* **What you have to do**
Quote everything in the thread about substituting for cherry from "## Steve Neul" down to "of it better.".
--- start Source passage ---
# Cherry substitute



## SECULARHUMAN (Jan 2, 2008)

I'm building a cherry night table. Can I substitute a cheaper hard wood for those interior bits that won't be seen, supports, etc.

If so, what wood.

thanks

ps this is my first post.:smile:


----------



## xelntchance (Jan 2, 2008)

quick answer is yes you can. traditionally poplar is used though what ever lesser grade wood you have that is suitable go ahead and use.


----------



## SECULARHUMAN (Jan 2, 2008)

*Cherry sub*

I was worried about expansion/ contraction. I have some cheap oak.

will that work?

thanks:glare:


----------



## xelntchance (Jan 2, 2008)

don,t see why not. go for it.

hard wood to soft wood could cause problems in seasonal wood movement.


----------



## knotscott (Nov 8, 2007)

It's common practice AFAIK. Poplar, birch, and maple are reasonable cosmetic substitutes.


----------



## JC Purcell (Jan 7, 2008)

I use alder as a substitute for cherry and red birch. The alder accepts stain well, and finishes nicely, albeit make sure you figure in extra stock, even when ordering stain grade.


----------



## punkin611 (Sep 17, 2013)

*secondary wood*

You should use a soft wood like white pine, no use fighting hard woods in places you can't see. The best high style cabinet makers of the past always used softwoods where possible. Hide glue veneering was their way of saving money and showing off. :yes:


----------



## Steve Neul (Sep 2, 2011)

Alder would have the best grain, color and appearance to cherry. The wood just isn't as hard as cherry however I like the looks of it better.


----------



## sancho57 (Oct 23, 2011)

Alder is known as a poor mans Cherry, It looks and acts like Cherry


----------



## Johnxx2 (Mar 12, 2015)

*Substitute for Cherry*



JC Purcell said:


> I use alder as a substitute for cherry and red birch. The alder accepts stain well, and finishes nicely, albeit make sure you figure in extra stock, even when ordering stain grade.


My son says that alder is poor man's cherry. It is cheaper but the grain is about the same and it takes the stain just like cherry. (a good match) I hope he is right because I am going to use alder for my face frames. I want it to match my cherry vanity.
Johnxx2


----------
--- end Source passage ---
--- start Provided material ---
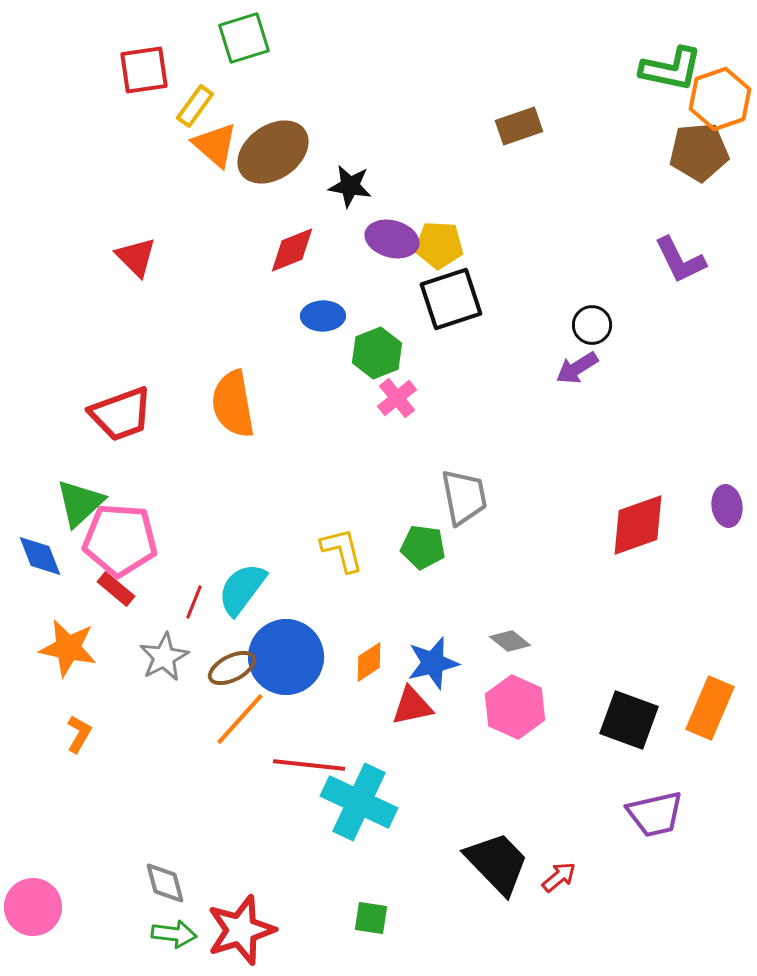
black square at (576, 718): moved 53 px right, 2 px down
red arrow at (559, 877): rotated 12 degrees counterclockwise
--- end Provided material ---
* **Answer below**
## Steve Neul (Sep 2, 2011)

Alder would have the best grain, color and appearance to cherry. The wood just isn't as hard as cherry however I like the looks of it better.